──────── DATASET EXCERPTS

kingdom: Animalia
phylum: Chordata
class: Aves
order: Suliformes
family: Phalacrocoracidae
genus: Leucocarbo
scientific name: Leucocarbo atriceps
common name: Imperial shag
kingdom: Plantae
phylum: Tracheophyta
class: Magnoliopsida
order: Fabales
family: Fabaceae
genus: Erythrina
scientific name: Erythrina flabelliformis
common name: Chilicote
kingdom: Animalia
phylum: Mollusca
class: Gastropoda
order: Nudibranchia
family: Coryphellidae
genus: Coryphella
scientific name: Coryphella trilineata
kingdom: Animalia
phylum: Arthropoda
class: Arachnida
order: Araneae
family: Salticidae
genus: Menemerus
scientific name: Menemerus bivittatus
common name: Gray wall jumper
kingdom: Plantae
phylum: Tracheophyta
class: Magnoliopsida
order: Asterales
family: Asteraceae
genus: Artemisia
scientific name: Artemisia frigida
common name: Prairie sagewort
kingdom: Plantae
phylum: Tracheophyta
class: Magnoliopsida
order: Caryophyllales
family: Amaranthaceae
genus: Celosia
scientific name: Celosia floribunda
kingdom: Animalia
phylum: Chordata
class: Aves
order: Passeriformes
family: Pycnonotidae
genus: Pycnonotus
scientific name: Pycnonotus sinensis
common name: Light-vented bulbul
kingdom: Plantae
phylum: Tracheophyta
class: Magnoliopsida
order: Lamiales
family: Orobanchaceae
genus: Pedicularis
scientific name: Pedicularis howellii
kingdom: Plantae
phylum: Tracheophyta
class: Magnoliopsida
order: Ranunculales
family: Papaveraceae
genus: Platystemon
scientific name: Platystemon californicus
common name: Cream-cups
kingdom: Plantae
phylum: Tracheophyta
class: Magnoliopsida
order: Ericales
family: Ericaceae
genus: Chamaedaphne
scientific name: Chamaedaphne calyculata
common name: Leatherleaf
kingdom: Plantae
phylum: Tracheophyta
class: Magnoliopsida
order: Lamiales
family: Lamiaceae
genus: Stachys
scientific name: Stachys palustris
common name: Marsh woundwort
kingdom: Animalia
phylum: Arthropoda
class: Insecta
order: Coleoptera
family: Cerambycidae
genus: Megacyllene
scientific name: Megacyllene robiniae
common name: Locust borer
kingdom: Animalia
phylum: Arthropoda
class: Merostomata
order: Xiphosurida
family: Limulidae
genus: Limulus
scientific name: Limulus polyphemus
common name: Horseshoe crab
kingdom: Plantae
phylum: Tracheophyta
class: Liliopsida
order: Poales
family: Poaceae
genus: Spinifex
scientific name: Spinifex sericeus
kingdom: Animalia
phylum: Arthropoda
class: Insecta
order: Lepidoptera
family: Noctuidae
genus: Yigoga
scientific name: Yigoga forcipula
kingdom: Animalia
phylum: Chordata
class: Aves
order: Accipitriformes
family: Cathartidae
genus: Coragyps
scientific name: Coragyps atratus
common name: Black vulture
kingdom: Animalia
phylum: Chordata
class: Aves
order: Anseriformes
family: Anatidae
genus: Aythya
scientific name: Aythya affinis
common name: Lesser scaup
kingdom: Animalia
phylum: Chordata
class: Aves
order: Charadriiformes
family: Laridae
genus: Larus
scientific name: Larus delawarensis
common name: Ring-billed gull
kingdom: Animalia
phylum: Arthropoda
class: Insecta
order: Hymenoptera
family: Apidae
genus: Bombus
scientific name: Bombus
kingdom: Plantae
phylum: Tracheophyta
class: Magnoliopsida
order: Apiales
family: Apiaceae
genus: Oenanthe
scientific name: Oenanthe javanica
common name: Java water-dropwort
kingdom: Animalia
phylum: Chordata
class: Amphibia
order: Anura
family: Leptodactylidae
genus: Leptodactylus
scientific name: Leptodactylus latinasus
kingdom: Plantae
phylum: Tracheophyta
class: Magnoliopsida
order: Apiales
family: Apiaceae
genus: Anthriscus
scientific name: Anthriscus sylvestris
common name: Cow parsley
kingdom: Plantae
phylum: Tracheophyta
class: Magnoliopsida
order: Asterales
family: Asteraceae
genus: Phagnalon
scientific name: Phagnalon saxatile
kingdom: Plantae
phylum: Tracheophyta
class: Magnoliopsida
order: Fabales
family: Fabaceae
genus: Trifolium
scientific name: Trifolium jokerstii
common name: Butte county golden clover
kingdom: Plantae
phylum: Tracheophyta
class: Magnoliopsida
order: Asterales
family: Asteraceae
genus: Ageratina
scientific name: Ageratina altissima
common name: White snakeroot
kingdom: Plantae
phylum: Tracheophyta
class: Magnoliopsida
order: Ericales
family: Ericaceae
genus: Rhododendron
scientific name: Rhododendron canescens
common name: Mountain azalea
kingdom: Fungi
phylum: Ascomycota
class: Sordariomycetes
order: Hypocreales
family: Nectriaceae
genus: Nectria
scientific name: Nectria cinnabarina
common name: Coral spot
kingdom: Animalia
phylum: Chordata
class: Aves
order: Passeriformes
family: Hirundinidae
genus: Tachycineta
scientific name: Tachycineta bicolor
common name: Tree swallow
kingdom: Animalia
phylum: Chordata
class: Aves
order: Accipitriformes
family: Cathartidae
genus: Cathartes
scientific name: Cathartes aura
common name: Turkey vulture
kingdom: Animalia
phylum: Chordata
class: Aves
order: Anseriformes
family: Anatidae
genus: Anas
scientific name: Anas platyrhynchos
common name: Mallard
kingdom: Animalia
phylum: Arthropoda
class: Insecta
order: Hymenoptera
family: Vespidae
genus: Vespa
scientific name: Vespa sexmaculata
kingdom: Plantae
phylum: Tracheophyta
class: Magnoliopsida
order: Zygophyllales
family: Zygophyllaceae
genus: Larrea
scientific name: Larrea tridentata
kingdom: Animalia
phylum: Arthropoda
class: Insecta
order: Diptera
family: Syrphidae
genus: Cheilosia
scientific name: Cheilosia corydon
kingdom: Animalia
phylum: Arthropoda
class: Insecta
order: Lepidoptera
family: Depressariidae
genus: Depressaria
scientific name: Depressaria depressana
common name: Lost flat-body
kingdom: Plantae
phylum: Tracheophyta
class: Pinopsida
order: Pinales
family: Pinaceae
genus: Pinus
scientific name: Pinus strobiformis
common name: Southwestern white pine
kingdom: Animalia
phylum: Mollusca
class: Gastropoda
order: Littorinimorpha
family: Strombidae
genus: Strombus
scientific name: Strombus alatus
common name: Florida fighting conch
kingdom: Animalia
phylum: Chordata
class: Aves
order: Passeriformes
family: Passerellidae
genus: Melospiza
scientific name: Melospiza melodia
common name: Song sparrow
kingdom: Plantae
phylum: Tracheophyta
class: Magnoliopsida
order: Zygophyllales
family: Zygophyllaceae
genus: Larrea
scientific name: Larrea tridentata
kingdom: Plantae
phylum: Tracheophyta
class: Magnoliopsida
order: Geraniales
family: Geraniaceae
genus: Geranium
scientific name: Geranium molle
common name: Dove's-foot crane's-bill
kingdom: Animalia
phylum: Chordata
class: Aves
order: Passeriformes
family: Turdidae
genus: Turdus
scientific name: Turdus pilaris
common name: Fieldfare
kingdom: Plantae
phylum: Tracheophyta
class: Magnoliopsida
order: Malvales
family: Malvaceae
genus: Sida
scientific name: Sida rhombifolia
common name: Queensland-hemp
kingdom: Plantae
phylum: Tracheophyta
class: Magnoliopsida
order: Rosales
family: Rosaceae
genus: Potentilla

────────────────

- YOUR OBJECTIVE:
Revise the lines from the start of the rows through the line that contains "scientific name: Coryphella trilineata", replacing "common name" with "vernacular name" and leaving everything else as it is.

- RESPONSE:
kingdom: Animalia
phylum: Chordata
class: Aves
order: Suliformes
family: Phalacrocoracidae
genus: Leucocarbo
scientific name: Leucocarbo atriceps
vernacular name: Imperial shag
kingdom: Plantae
phylum: Tracheophyta
class: Magnoliopsida
order: Fabales
family: Fabaceae
genus: Erythrina
scientific name: Erythrina flabelliformis
vernacular name: Chilicote
kingdom: Animalia
phylum: Mollusca
class: Gastropoda
order: Nudibranchia
family: Coryphellidae
genus: Coryphella
scientific name: Coryphella trilineata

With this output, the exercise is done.